Former railway station in Leicestershire, England

Grimston was a railway station serving both the villages of Saxelbye and Grimston in Leicestershire, England. It was opened on the Nottingham direct line of the Midland Railway between London and Nottingham via Corby.The station was formerly named Saxelbye, the name was changed after only 3 months to avoid confusion with Saxby, a few miles east of Melton Mowbray, on the Midland's other line between Leicester and Peterborough. The village of Grimston lies about one mile to the north west of the former Grimston station. The line still exists today as the Old Dalby Test Track.

== History ==
The station was opened for goods (1 November 1879) & passengers (2 February 1880) by the Midland Railway. The station was designed by the Midland Railway company architect John Holloway Sanders.

It was on its cut-off line from to . The line was built to allow the railway company's expresses between London and the North to avoid reversal at Nottingham. It also improved access to and from the iron-ore fields in Leicestershire and Rutland. Local traffic was minimal and Grimston closed to passengers in 1957.

According to the Official Handbook of Stations the following classes of traffic were handled by this station in 1956: G, P, F, L, H, C and there was a 1-ton 10 cwt crane.

===Stationmasters===
From 1930 the role of stationmaster was merged with that at Old Dalby.

- George Hull 1879 - 1881
- Charles Radcliffe Cooper 1881 - 1888 (formerly station master at Croxall)
- Thomas England 1888 - 1899
- Alfred Ballard 1899 - 1906 (afterwards station master at Old Dalby)
- Herbert Henry Gilbert 1906 - 1922
- William Henry Lambert 1922 - 1924 (Died when hit by a train)
- Percy Harry Hyde 1925 - 1939 (also station master at Old Dalby from 1930, afterwards station master at Tewkesbury)

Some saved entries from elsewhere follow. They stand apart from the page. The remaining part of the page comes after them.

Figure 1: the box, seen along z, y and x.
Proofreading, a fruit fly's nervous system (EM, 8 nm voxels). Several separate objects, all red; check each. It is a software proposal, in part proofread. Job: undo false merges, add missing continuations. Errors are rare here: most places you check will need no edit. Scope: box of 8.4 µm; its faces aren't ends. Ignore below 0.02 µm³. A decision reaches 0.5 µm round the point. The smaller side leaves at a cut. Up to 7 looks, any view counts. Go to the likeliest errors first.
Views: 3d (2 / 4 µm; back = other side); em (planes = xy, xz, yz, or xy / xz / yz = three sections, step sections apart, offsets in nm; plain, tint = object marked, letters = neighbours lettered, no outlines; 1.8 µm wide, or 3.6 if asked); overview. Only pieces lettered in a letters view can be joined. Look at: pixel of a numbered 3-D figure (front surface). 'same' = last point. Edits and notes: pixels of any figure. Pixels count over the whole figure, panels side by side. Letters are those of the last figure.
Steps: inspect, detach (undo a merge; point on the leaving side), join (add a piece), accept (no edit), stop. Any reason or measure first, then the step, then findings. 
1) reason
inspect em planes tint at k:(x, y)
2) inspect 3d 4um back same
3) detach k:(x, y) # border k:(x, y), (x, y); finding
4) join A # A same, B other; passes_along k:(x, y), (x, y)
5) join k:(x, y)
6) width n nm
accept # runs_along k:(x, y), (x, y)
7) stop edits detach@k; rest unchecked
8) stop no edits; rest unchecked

| Preceding station | Disused railways |  |  | Following station |
|---|---|---|---|---|
| Old Dalby |  | Midland Railway Nottingham direct line of the Midland Railway |  | Melton Mowbray |

== Present day ==
Following the closure of the line as a through-route in 1968, the track between Melton Mowbray and was converted for use as the Old Dalby Test Track, used initially for the Advanced Passenger Train project and, more recently, Class 390 Pendolino units.
The original station building was timber and did not survive, nor did the brick-built goods shed but the Up platform is still in existence and the former station master's house is now a private residence.